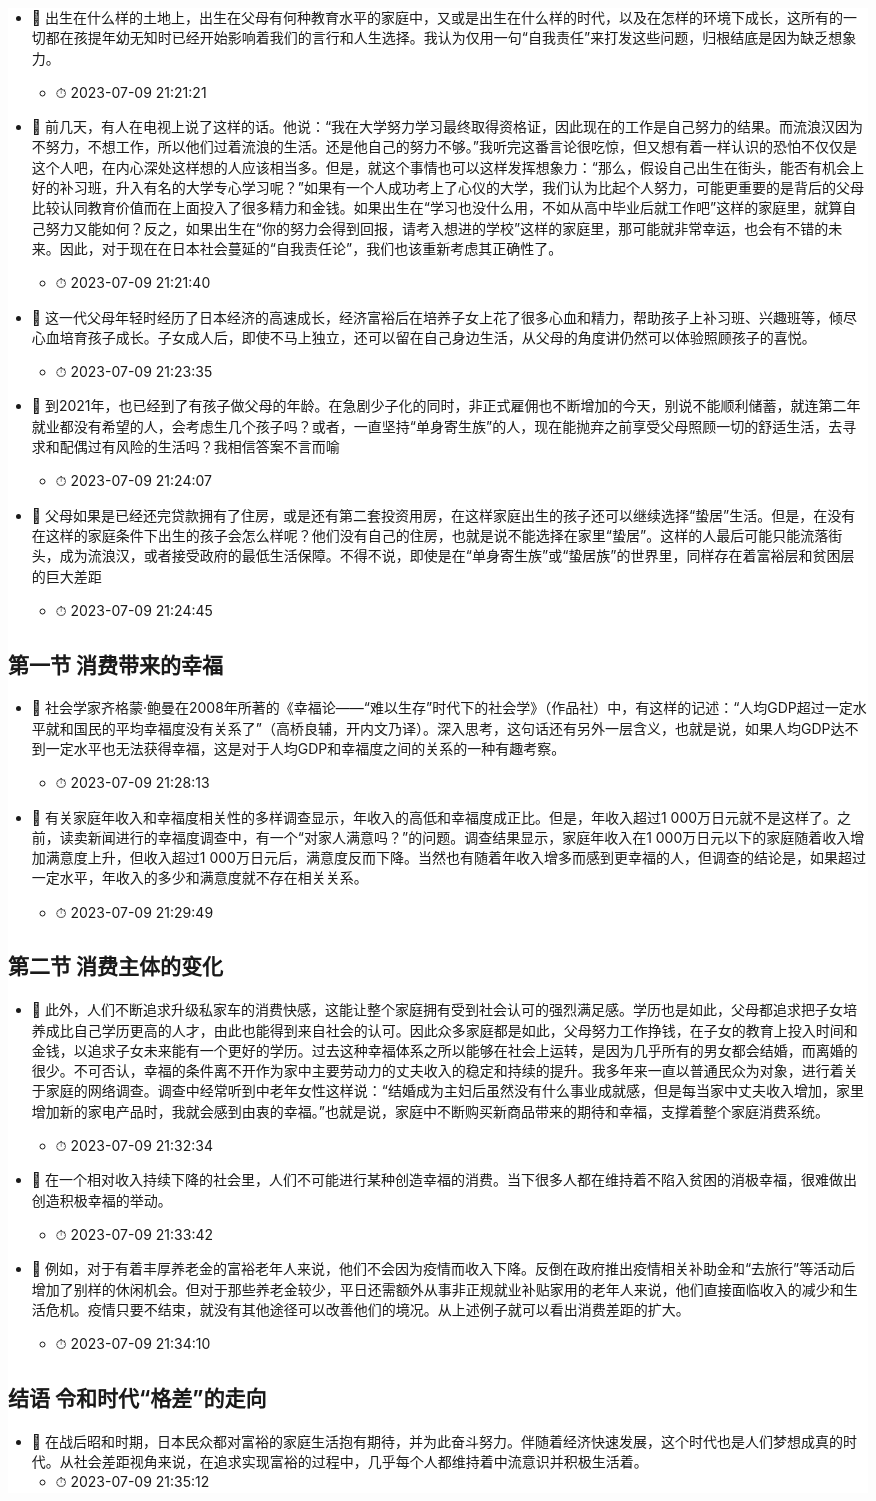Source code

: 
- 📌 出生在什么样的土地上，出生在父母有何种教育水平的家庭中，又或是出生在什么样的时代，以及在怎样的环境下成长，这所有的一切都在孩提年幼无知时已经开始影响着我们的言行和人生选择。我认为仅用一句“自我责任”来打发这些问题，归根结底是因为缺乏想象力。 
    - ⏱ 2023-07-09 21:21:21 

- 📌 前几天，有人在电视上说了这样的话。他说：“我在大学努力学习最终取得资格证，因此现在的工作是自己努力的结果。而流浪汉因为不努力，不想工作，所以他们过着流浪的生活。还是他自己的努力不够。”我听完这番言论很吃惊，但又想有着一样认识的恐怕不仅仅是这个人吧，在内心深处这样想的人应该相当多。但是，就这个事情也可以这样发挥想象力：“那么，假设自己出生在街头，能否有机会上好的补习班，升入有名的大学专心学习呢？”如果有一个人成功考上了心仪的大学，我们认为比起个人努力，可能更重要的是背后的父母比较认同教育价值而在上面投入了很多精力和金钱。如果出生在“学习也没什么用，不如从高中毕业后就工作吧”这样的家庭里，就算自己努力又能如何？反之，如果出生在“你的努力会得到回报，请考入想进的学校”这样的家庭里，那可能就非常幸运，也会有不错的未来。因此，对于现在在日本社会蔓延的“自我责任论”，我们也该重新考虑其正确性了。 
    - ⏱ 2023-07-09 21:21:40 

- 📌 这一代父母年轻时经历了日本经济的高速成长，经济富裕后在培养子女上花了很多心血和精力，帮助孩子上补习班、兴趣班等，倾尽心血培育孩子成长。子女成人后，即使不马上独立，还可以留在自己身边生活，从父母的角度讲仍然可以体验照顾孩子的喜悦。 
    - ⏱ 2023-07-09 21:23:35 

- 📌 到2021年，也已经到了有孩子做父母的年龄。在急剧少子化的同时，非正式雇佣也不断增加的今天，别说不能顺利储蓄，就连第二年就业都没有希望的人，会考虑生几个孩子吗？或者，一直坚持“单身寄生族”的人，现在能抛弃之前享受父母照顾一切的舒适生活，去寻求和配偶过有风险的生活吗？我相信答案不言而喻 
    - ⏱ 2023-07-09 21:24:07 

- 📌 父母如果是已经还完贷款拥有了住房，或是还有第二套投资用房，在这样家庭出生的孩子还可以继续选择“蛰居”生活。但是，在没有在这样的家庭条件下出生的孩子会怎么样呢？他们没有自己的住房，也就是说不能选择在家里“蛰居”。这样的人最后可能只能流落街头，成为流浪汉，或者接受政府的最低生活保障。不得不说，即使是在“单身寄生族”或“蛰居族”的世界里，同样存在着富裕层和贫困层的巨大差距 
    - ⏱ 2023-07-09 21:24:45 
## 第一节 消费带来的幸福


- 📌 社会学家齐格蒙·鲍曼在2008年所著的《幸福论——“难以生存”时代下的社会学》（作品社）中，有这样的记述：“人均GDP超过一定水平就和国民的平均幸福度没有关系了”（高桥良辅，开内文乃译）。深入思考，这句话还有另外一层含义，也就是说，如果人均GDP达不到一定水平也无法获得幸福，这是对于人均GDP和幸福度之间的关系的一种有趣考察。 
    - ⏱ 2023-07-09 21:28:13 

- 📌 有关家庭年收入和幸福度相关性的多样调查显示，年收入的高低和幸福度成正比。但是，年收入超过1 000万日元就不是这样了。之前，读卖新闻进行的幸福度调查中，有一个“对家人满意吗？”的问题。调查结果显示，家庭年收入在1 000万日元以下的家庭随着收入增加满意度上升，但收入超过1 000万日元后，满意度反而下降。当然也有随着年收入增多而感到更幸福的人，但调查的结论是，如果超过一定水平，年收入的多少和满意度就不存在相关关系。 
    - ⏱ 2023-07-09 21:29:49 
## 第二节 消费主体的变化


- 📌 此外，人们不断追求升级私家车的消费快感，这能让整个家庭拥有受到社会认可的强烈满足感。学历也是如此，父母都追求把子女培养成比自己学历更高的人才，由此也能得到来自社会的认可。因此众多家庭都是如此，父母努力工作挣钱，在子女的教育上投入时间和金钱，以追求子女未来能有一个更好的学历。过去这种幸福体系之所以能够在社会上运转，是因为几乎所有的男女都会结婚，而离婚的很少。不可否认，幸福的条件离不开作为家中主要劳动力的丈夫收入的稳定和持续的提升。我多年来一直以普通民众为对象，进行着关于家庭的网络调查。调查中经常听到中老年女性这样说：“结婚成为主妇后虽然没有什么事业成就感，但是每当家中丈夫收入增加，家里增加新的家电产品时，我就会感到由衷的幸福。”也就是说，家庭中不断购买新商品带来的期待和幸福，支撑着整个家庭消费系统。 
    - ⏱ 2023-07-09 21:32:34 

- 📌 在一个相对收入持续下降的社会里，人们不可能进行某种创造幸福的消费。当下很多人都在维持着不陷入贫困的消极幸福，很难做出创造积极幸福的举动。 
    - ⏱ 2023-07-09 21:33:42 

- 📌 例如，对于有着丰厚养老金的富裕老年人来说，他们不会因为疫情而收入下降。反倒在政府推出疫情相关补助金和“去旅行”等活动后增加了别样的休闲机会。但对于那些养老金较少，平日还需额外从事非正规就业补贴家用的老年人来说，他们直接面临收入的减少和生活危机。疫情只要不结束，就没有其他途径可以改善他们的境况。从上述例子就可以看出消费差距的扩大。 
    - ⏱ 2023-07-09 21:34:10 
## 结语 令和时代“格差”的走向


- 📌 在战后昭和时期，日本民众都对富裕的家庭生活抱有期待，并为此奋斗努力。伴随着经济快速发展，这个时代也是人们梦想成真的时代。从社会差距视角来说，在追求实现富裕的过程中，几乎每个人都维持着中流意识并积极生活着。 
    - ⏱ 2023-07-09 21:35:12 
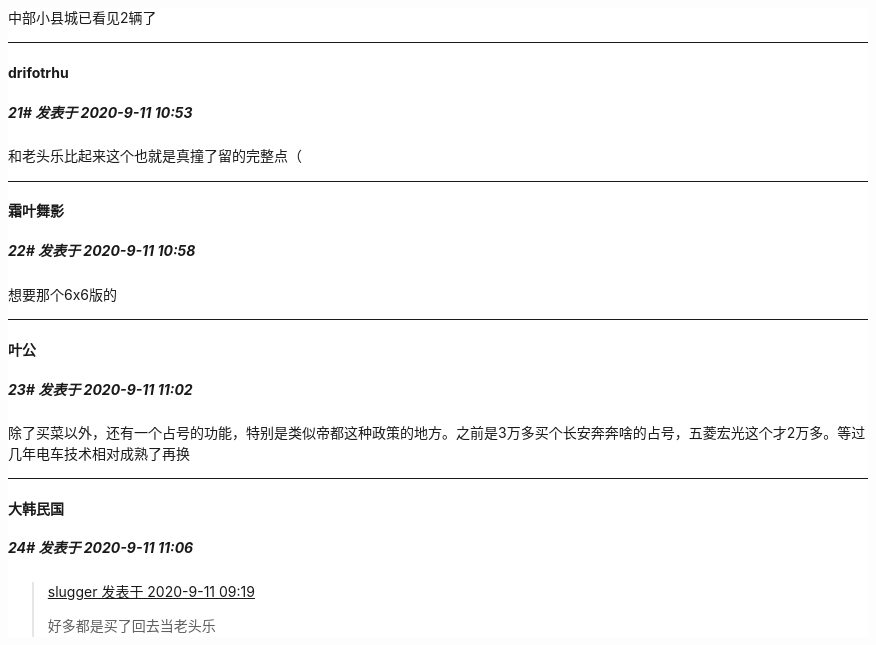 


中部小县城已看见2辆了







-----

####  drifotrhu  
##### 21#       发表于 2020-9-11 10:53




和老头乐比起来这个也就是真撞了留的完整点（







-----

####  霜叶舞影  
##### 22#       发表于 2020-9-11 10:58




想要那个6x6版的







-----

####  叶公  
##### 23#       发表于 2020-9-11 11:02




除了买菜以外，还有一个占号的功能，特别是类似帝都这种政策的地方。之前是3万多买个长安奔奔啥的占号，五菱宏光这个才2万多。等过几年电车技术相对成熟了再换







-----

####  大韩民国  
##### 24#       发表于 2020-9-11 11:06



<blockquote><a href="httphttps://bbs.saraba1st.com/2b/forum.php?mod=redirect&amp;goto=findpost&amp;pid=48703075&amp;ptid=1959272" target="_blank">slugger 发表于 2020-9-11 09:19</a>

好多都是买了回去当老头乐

- Exercise requirements -
Scan the data for the string "单身寄生族" and copy each line in which it occurs.

- Task result -
- 📌 到2021年，也已经到了有孩子做父母的年龄。在急剧少子化的同时，非正式雇佣也不断增加的今天，别说不能顺利储蓄，就连第二年就业都没有希望的人，会考虑生几个孩子吗？或者，一直坚持“单身寄生族”的人，现在能抛弃之前享受父母照顾一切的舒适生活，去寻求和配偶过有风险的生活吗？我相信答案不言而喻 
- 📌 父母如果是已经还完贷款拥有了住房，或是还有第二套投资用房，在这样家庭出生的孩子还可以继续选择“蛰居”生活。但是，在没有在这样的家庭条件下出生的孩子会怎么样呢？他们没有自己的住房，也就是说不能选择在家里“蛰居”。这样的人最后可能只能流落街头，成为流浪汉，或者接受政府的最低生活保障。不得不说，即使是在“单身寄生族”或“蛰居族”的世界里，同样存在着富裕层和贫困层的巨大差距 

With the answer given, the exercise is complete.